= Problem statement =
Read the records and gather each line that includes "ankle".

= Dataset entries =
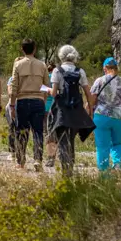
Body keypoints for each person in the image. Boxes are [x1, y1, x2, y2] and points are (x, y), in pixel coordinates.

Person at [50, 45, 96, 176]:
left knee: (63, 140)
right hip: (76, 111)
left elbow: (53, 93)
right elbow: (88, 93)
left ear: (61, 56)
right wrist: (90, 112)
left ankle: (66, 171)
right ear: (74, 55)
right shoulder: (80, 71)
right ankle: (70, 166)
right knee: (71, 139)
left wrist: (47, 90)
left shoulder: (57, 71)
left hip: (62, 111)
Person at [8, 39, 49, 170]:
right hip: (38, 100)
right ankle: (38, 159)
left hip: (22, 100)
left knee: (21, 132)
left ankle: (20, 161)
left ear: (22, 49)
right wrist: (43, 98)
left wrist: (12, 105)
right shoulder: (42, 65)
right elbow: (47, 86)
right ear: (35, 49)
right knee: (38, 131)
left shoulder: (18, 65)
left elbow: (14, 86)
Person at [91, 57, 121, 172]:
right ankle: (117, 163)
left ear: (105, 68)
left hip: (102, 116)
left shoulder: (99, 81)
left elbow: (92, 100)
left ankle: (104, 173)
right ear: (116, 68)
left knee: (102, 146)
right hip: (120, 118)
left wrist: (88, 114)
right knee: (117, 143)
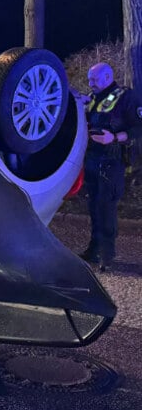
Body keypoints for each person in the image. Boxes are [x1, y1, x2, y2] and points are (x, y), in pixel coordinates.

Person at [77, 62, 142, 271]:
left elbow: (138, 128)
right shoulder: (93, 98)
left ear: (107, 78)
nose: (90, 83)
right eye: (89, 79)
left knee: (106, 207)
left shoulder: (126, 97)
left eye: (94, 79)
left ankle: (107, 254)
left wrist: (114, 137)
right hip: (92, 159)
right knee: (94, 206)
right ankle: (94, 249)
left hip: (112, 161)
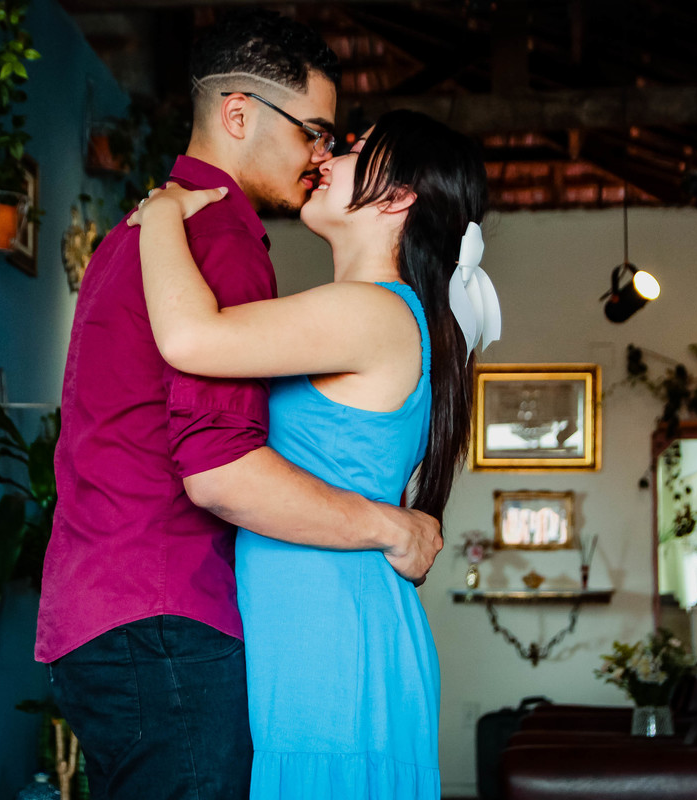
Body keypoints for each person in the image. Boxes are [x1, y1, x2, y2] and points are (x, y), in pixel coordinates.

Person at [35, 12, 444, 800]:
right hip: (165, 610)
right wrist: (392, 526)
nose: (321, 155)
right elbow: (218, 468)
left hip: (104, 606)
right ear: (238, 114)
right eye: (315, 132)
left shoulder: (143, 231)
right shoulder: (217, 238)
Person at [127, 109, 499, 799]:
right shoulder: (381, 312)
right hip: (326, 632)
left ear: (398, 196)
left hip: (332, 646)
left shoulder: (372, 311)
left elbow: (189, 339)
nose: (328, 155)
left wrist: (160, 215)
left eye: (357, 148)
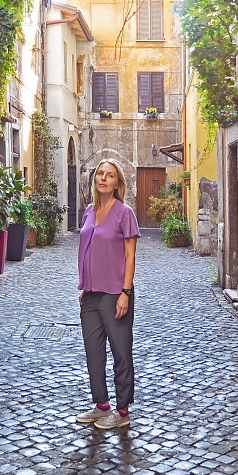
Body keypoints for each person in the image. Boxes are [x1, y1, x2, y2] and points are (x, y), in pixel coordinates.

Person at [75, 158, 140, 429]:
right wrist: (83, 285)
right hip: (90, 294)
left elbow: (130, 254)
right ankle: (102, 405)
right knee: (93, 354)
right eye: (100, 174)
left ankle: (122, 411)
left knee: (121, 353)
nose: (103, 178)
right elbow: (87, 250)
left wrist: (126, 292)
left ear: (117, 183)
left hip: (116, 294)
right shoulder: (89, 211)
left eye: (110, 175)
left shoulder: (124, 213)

= Your solution =
left ankle: (66, 171)
right ankle: (70, 166)
right ankle: (38, 159)
left ankle: (20, 161)
right ankle: (117, 163)
left ankle: (104, 173)
left ankle: (107, 254)
right ankle: (94, 249)
right ankle: (102, 405)
left ankle: (122, 411)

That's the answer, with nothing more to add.